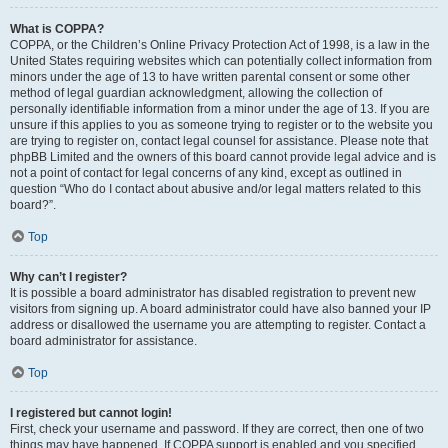
What is COPPA?
COPPA, or the Children’s Online Privacy Protection Act of 1998, is a law in the
United States requiring websites which can potentially collect information from
minors under the age of 13 to have written parental consent or some other
method of legal guardian acknowledgment, allowing the collection of
personally identifiable information from a minor under the age of 13. If you are
unsure if this applies to you as someone trying to register or to the website you
are trying to register on, contact legal counsel for assistance. Please note that
phpBB Limited and the owners of this board cannot provide legal advice and is
not a point of contact for legal concerns of any kind, except as outlined in
question “Who do I contact about abusive and/or legal matters related to this
board?”.
Top
Why can’t I register?
It is possible a board administrator has disabled registration to prevent new
visitors from signing up. A board administrator could have also banned your IP
address or disallowed the username you are attempting to register. Contact a
board administrator for assistance.
Top
I registered but cannot login!
First, check your username and password. If they are correct, then one of two
things may have happened. If COPPA support is enabled and you specified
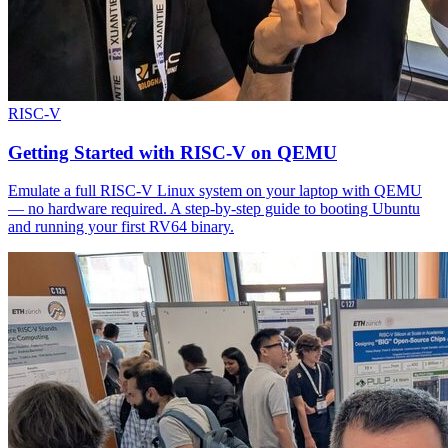
RISC-V
Getting Started with RISC-V on QEMU
Emulate a full RISC-V Linux system on your laptop with QEMU
— no hardware required. A step-by-step guide to booting Ubuntu
and running your first RV64 binary.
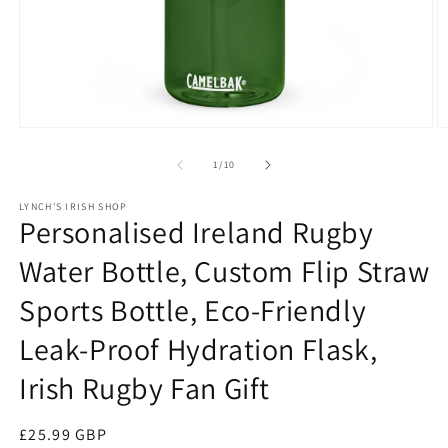
Open
O
media
m
1
2
of
1
/
10
in
in
modal
m
LYNCH'S IRISH SHOP
Personalised Ireland Rugby
Water Bottle, Custom Flip Straw
Sports Bottle, Eco-Friendly
Leak-Proof Hydration Flask,
Irish Rugby Fan Gift
Regular
£25.99 GBP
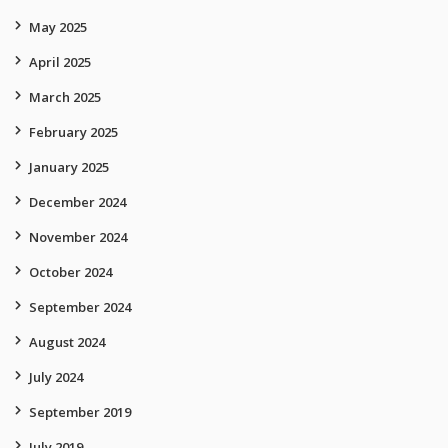
May 2025
April 2025
March 2025
February 2025
January 2025
December 2024
November 2024
October 2024
September 2024
August 2024
July 2024
September 2019
July 2019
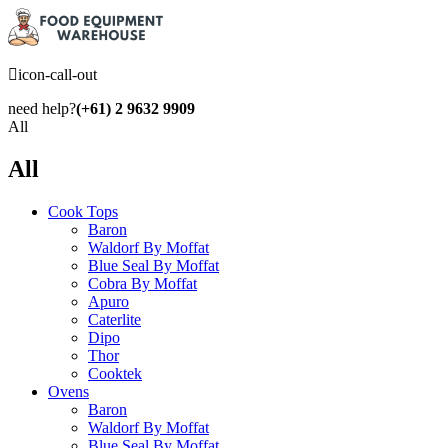
icon-call-out
need help?
(+61) 2 9632 9909
All
All
Cook Tops
Baron
Waldorf By Moffat
Blue Seal By Moffat
Cobra By Moffat
Apuro
Caterlite
Dipo
Thor
Cooktek
Ovens
Baron
Waldorf By Moffat
Blue Seal By Moffat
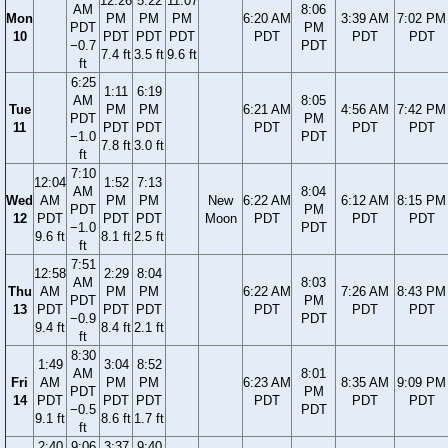
12:26
5:22
11:07
AM
8:06
Mon
PM
PM
PM
6:20 AM
3:39 AM
7:02 PM
PDT
PM
10
PDT
PDT
PDT
PDT
PDT
PDT
−0.7
PDT
7.4 ft
3.5 ft
9.6 ft
ft
6:25
1:11
6:19
AM
8:05
Tue
PM
PM
6:21 AM
4:56 AM
7:42 PM
PDT
PM
11
PDT
PDT
PDT
PDT
PDT
−1.0
PDT
7.8 ft
3.0 ft
ft
7:10
12:04
1:52
7:13
AM
8:04
Wed
AM
PM
PM
New
6:22 AM
6:12 AM
8:15 PM
PDT
PM
12
PDT
PDT
PDT
Moon
PDT
PDT
PDT
−1.0
PDT
9.6 ft
8.1 ft
2.5 ft
ft
7:51
12:58
2:29
8:04
AM
8:03
Thu
AM
PM
PM
6:22 AM
7:26 AM
8:43 PM
PDT
PM
13
PDT
PDT
PDT
PDT
PDT
PDT
−0.9
PDT
9.4 ft
8.4 ft
2.1 ft
ft
8:30
1:49
3:04
8:52
AM
8:01
Fri
AM
PM
PM
6:23 AM
8:35 AM
9:09 PM
PDT
PM
14
PDT
PDT
PDT
PDT
PDT
PDT
−0.5
PDT
9.1 ft
8.6 ft
1.7 ft
ft
2:40
9:06
3:37
9:40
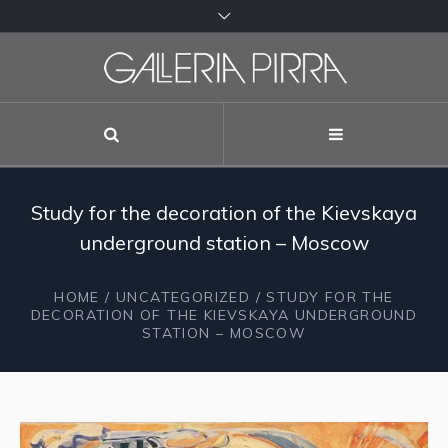
Study for the decoration of the Kievskaya
underground station – Moscow
HOME
/
UNCATEGORIZED
/ STUDY FOR THE
DECORATION OF THE KIEVSKAYA UNDERGROUND
STATION – MOSCOW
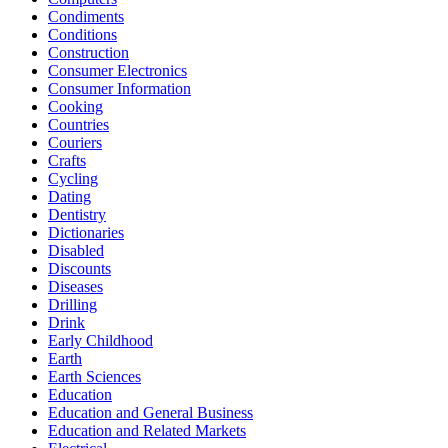
Condiments
Conditions
Construction
Consumer Electronics
Consumer Information
Cooking
Countries
Couriers
Crafts
Cycling
Dating
Dentistry
Dictionaries
Disabled
Discounts
Diseases
Drilling
Drink
Early Childhood
Earth
Earth Sciences
Education
Education and General Business
Education and Related Markets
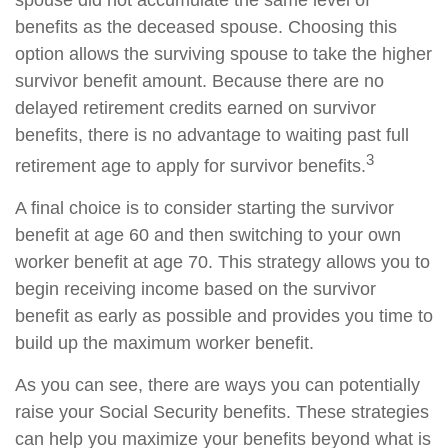
spouse did not accumulate the same level of
benefits as the deceased spouse. Choosing this
option allows the surviving spouse to take the higher
survivor benefit amount. Because there are no
delayed retirement credits earned on survivor
benefits, there is no advantage to waiting past full
3
retirement age to apply for survivor benefits.
A final choice is to consider starting the survivor
benefit at age 60 and then switching to your own
worker benefit at age 70. This strategy allows you to
begin receiving income based on the survivor
benefit as early as possible and provides you time to
build up the maximum worker benefit.
As you can see, there are ways you can potentially
raise your Social Security benefits. These strategies
can help you maximize your benefits beyond what is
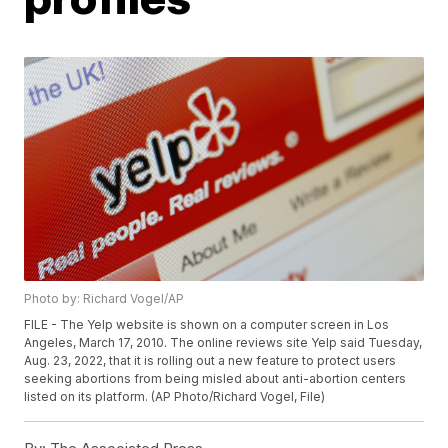
Photo by: Richard Vogel/AP
FILE - The Yelp website is shown on a computer screen in Los
Angeles, March 17, 2010. The online reviews site Yelp said Tuesday,
Aug. 23, 2022, that it is rolling out a new feature to protect users
seeking abortions from being misled about anti-abortion centers
listed on its platform. (AP Photo/Richard Vogel, File)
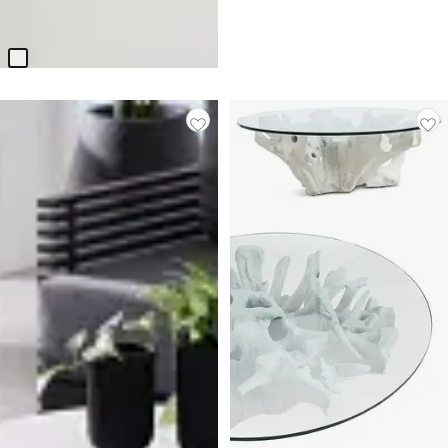
Table
$
399.95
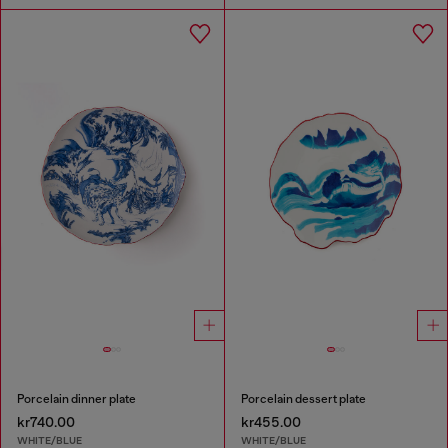
Porcelain dinner plate
Porcelain dessert plate
kr740.00
kr455.00
WHITE/BLUE
WHITE/BLUE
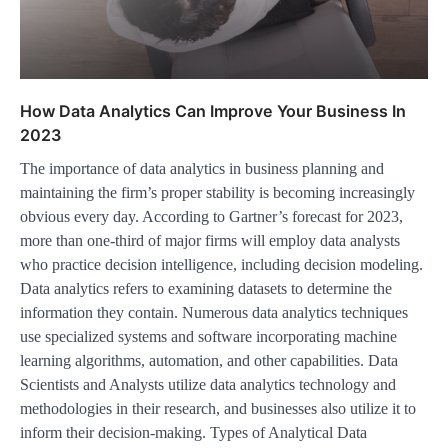
How Data Analytics Can Improve Your Business In
2023
The importance of data analytics in business planning and
maintaining the firm’s proper stability is becoming increasingly
obvious every day. According to Gartner’s forecast for 2023,
more than one-third of major firms will employ data analysts
who practice decision intelligence, including decision modeling.
Data analytics refers to examining datasets to determine the
information they contain. Numerous data analytics techniques
use specialized systems and software incorporating machine
learning algorithms, automation, and other capabilities. Data
Scientists and Analysts utilize data analytics technology and
methodologies in their research, and businesses also utilize it to
inform their decision-making. Types of Analytical Data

^^^^^^^^^^^^^^^^

● WHAT YOU HAVE TO DO
What you should repeat exactly is the run of lines from the top of the listing above through the line with "method of legal", without pictures.

● WRITTEN ANSWER
What is COPPA?
COPPA, or the Children’s Online Privacy Protection Act of 1998, is a law in the
United States requiring websites which can potentially collect information from
minors under the age of 13 to have written parental consent or some other
method of legal guardian acknowledgment, allowing the collection of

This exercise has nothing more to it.